Some explained their votes for Mr. Sisi, and his strong backing in general, as an exhausted quest for relief following three years of economic degradation and unprecedented violence".
But for Mr. Sisi's detractors, including Mr. Morsi's Islamist supporters, the vote amounts to little more than a fig leaf to cover Egypt's return to its decades-old tradition of authoritarian rule. Mr. Sisi was military intelligence chief under Hosni Mubarak, who was toppled in the 2011 popular uprising that launched three years of political and social chaos.
The military has taken an outsized role since the uprising against Mubarak, a former Air Force chief. The military eventually sided with the masses protesting Mubarak's rule, bolstering its already positive image among Egyptians whose anger then was confined to a repressive, brutal police force.
After Mubarak stepped down, a council of generals ran the nation for 17 months, often clashing with protesters who were dissatisfied with the pace of transition to civilian rule and the military's zealous shielding of its budget and vast econmic interests from democratic oversight.
Two power centers emerged in Egypt—the military and the Islamists. Though Mr. Morsi rarely challenged the military when he was president, public dissatisfaction over his administration allowed Mr. Sisi, then defense minister and military chief, to reinsert the military back into politics on the premise that the country was at risk of civil war.
The latest round of polling bore stark contrasts to the 2012 vote, when more than half a dozen candidates from a wide spectrum of political identities fought a hard-won battle that fractured the electorate in the first free and fair election in Egyptian history.
Two years of political uncertainty and violence winnowed the list of political options down to two candidates with nearly identical political perspectives. And unlike the contest two years ago, there are strong indications that the voting public is almost entirely united behind Mr. Sisi.Results from early voting by Egyptians living outside the country gave Mr. Sisi nearly 95%.
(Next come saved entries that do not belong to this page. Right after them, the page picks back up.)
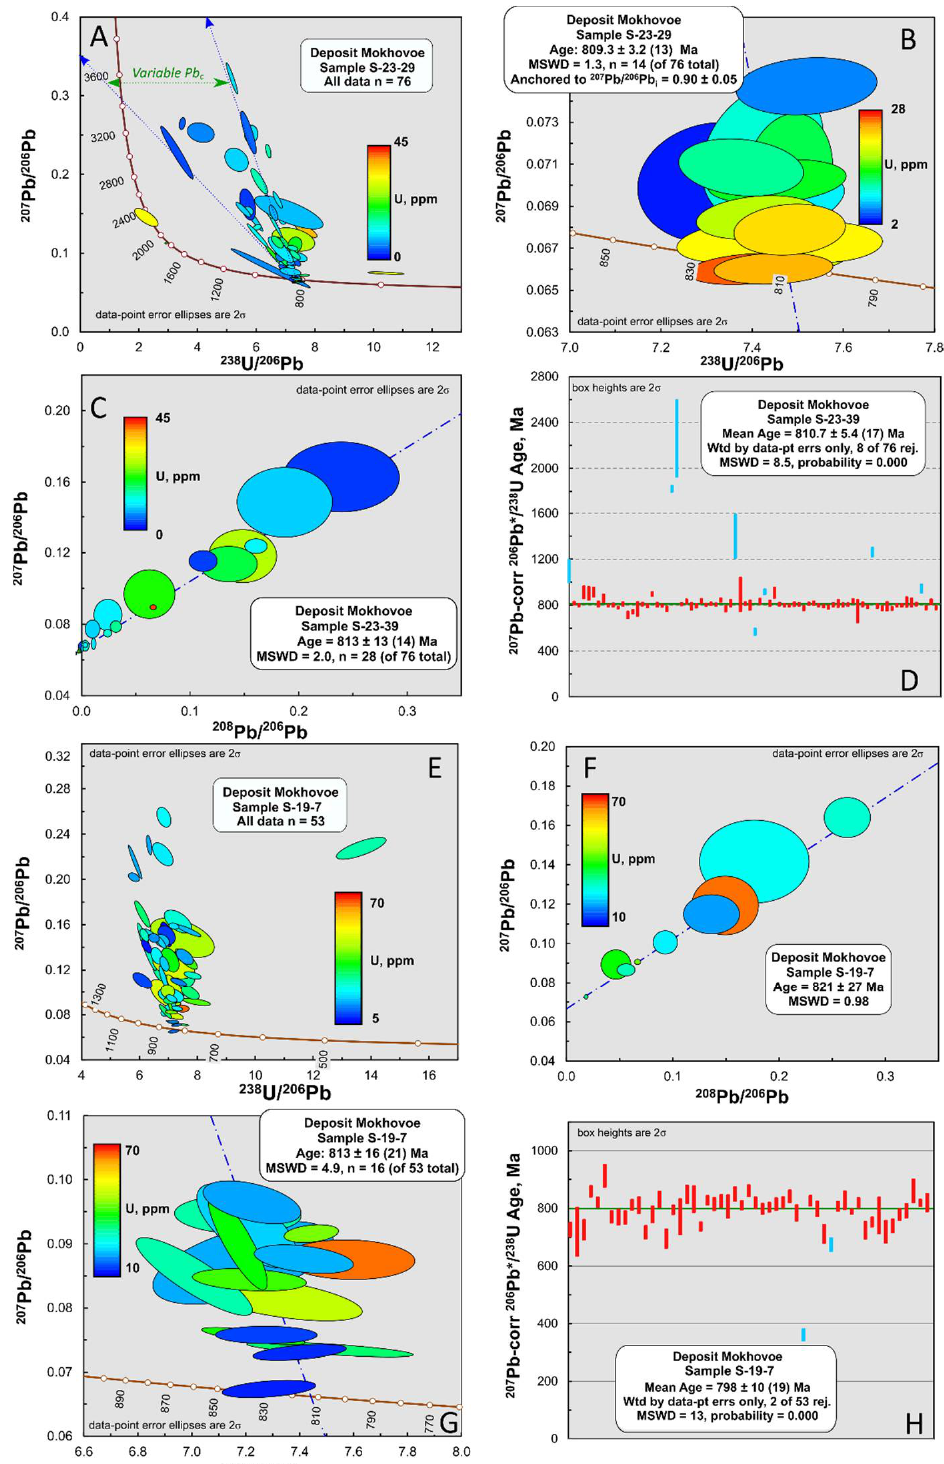
Figure 15. The U-Pb isotope data for cassiterite samples S-23-39 ( A – D ) and S-19-7 ( E – H ) from the Mokhovoe deposit. Tera-Wasserburg isochron diagrams ( A , B , E , G ), inverse Pb-Pb isochrons ( C , F ) and weighted averages of the 207 Pb-corrected 206 Pb*/ 238 U ages ( D , H ) are also shown. The vertical lines in ( D , H ) represent age values with 2 standard error (2 SE) bars. The blue lines are outliers not included in the weighted average calculation.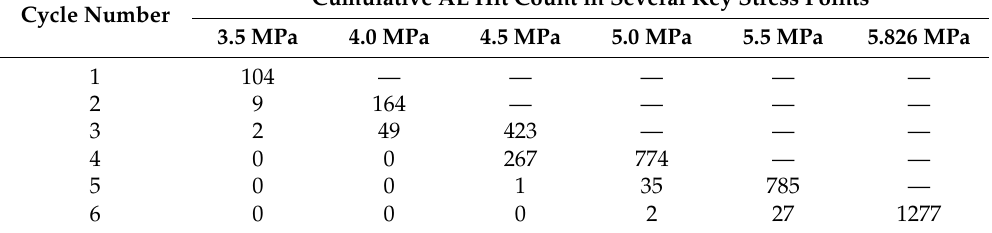
Table 2. The cumulative AE hit count of coal specimens at key stress points in different loading– unloading cycles.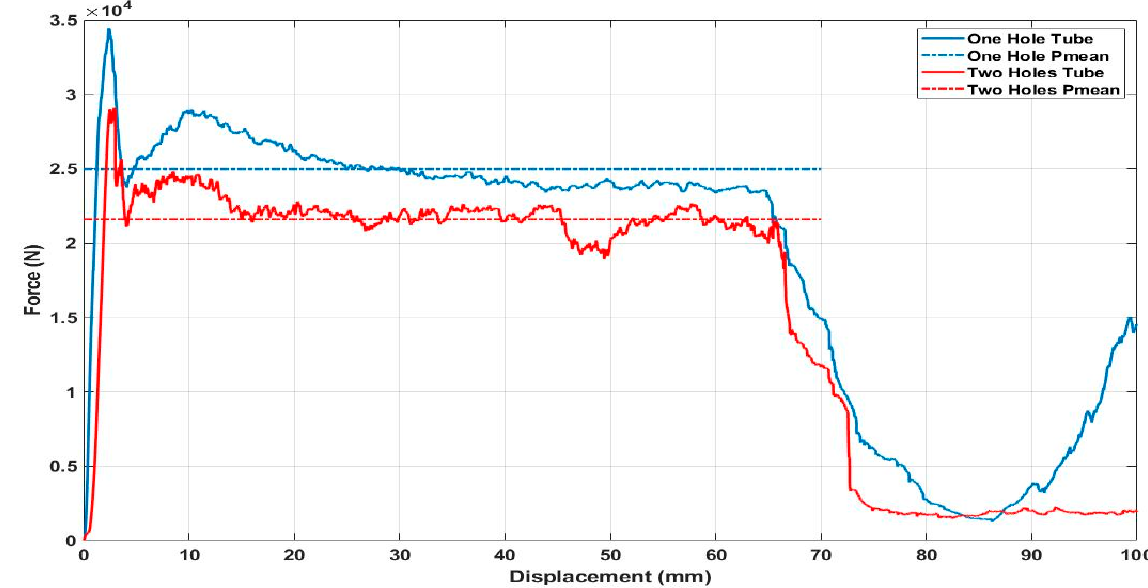
Figure 8. Force–displacement curves for the Tubes with 20 mm hole, 100 mm from chamfered top (average).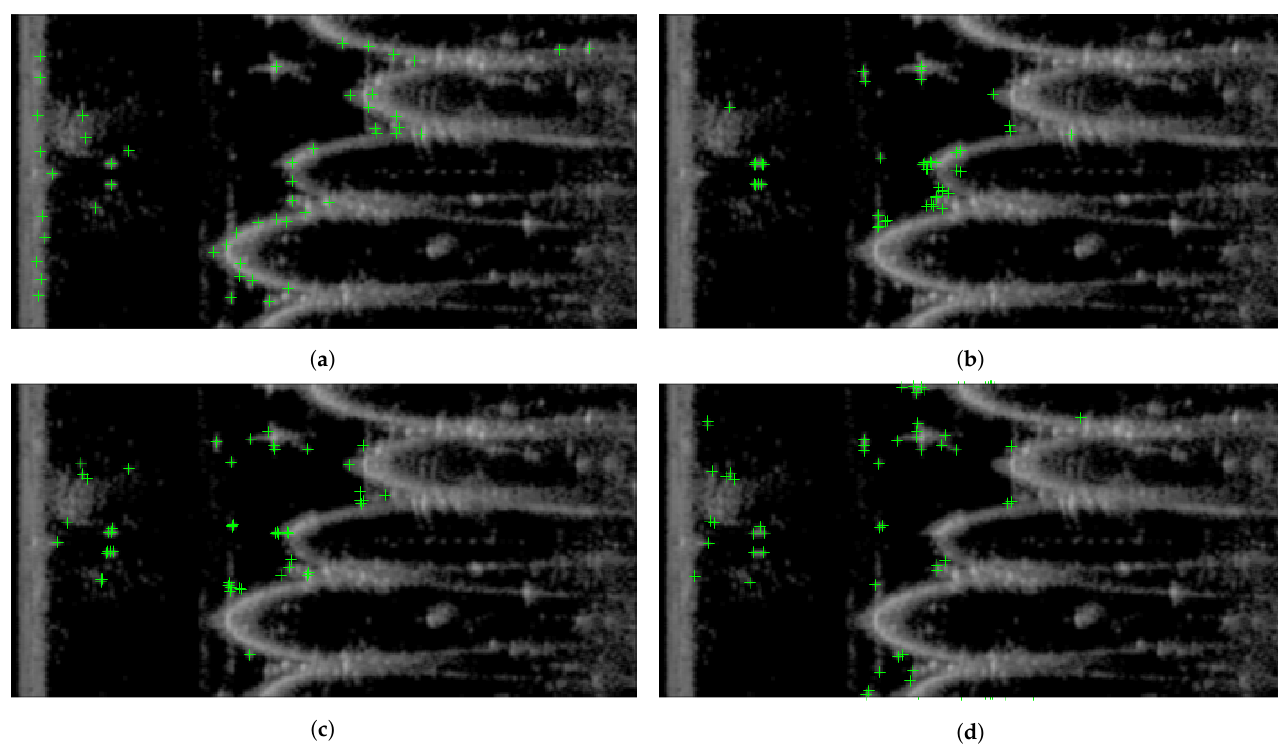
Figure 21. Illustration of the 50 best interest point detected in image 6 of dataset 2 with each algorithm under analysis employing the selection module. ( a ) Interest point detection with SURF algorithm, ( b ) interest point detection with ORB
The numbers reflect an outpouring of national adoration that followed his ouster of Mr. Morsi. Security forces then arrested tens of thousands of protesters who supported Mr. Morsi, including the leadership of his Muslim Brotherhood group. More than a thousand Brotherhood supporters were killed by security forces during months of street fights as the military tried to suppress protests over Mr. Morsi's ouster.
An open-source Egyptian research group known as WikiThawra said in a report released Sunday that more than 41,000 Egyptians had been arrested by security forces for politically related crimes between July 3, 2013—the day of Mr. Morsi's ouster—to May 15, 2014. The dragnet also included secular leaders who publicly questioned the strong-arm policies of the military-backed government that succeeded Mr. Morsi.
The crackdown, alongside the Egyptian media's backing for Mr. Sisi and the anti-Islamist policies, has created a stifling political atmosphere that leaves little room for meaningful opposition, according to election observers including the U.S.-based Carter Center, which cited the poor conditions in its decision not to send a full monitoring team. Mr. Sisi's supporters counter that if the elections seem to overwhelmingly favor their candidate, that is because the majority of Egyptians legitimately support him for president.